# tracfone gps tracking and 911?



## drmax

Can't believe I'm having to resort to coming here, rather than getting an answer from tracfone "technical" support.....hehehe, and don't get me wrong, this place has always been great help, just "thinking" (yeah, should stop trying to think) that tracfone could have answered me (or a simple google search...which really did not)
Question, I have a tracfone motorola w260 flip phone. If I were to dial 911 and I was unable to speak, does this thing, or tracfone service use gps tracking, to find where I am at? I called 3 people from tracfone, who could not really answer me with 100% confidence. Thx for any help...DM


----------



## SABL

AFAIK you can only be located to an area that will be determined by proximity of the nearest relay towers.

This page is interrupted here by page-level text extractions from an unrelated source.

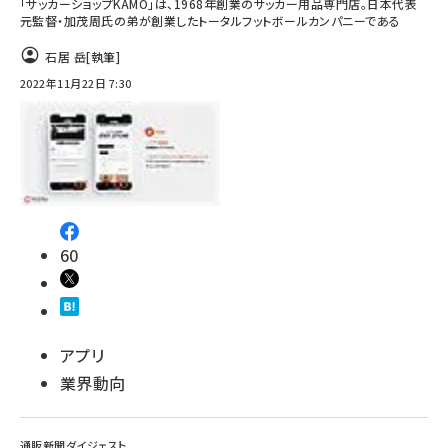
「サッカーショップKAMO」は、1968年創業のサッカー用品専門店。日本代表
元監督・加茂周氏の弟が創業したトータルフットボールカンパニーである
石居 岳
[執筆]
2022年11月22日 7:30
60
アプリ
業界動向
通販新聞ダイジェスト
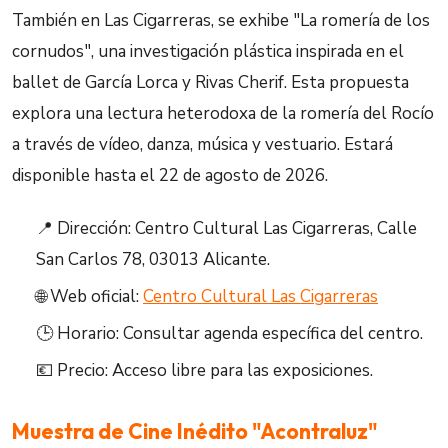
También en Las Cigarreras, se exhibe "La romería de los
cornudos", una investigación plástica inspirada en el
ballet de García Lorca y Rivas Cherif. Esta propuesta
explora una lectura heterodoxa de la romería del Rocío
a través de vídeo, danza, música y vestuario. Estará
disponible hasta el 22 de agosto de 2026.
📍 Dirección: Centro Cultural Las Cigarreras, Calle
San Carlos 78, 03013 Alicante.
🌐 Web oficial:
Centro Cultural Las Cigarreras
🕒 Horario: Consultar agenda específica del centro.
💶 Precio: Acceso libre para las exposiciones.
Muestra de Cine Inédito "Acontraluz"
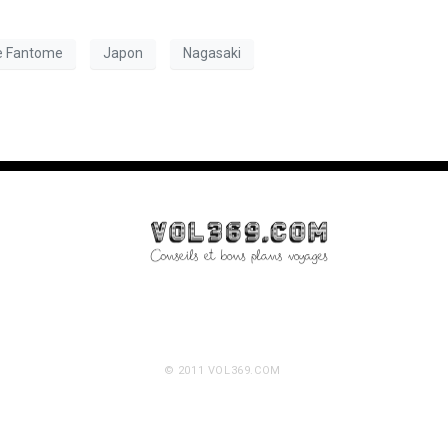
le Fantome
Japon
Nagasaki
© 2011 VOL369.COM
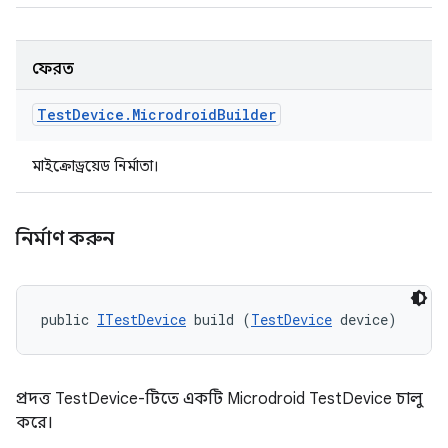
ফেরত
Test
Device
.
Microdroid
Builder
মাইক্রোড্রয়েড নির্মাতা।
নির্মাণ করুন
public 
ITestDevice
 build (
TestDevice
 device)
প্রদত্ত TestDevice-টিতে একটি Microdroid TestDevice চালু
করে।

http://www.mecc911.org/html/911_notes.html

Scroll down to where is says "911 does not work so well". But this article only covers Franklin County in the state of Ohio. Best to check with your local Emergency Services... *Do NOT call 911* for this info... call a non-emergency number and ask how cell phone calls are handled and if they have a way of tracing your location. Most 911 calls do not go directly to a dispatcher and are relayed by your phone carrier.


----------



## Flippits

Tis a good question. Friend tells me bout an old lady having fallen into a sink hole of sorts. Unable to climb out, or get a signal in the whole, she dials 911, and throws the phone out of the hole. 911 are able to track her where abouts and she's saved. I don't know if she had an SVC phone, but I do. It makes sense that with more towers around it should be easier to pinpoint a location, but the worrying thing is whether tracfones do prescribe to being tracked. Whats the result of this? All depending on the vicinity of towers?


----------



## Drue Kreft

Ok so I lost my tracfone and I think I had a tracking service on it so I need to know how to find It I have 2 days left on my service and I need to know how to find it it is on silent or vibrate and I've already tried calling it from another phone. Help


----------



## joeten

Hi and welcome to TSF see if this will help How to Track a Tracfone | eHow.com


----------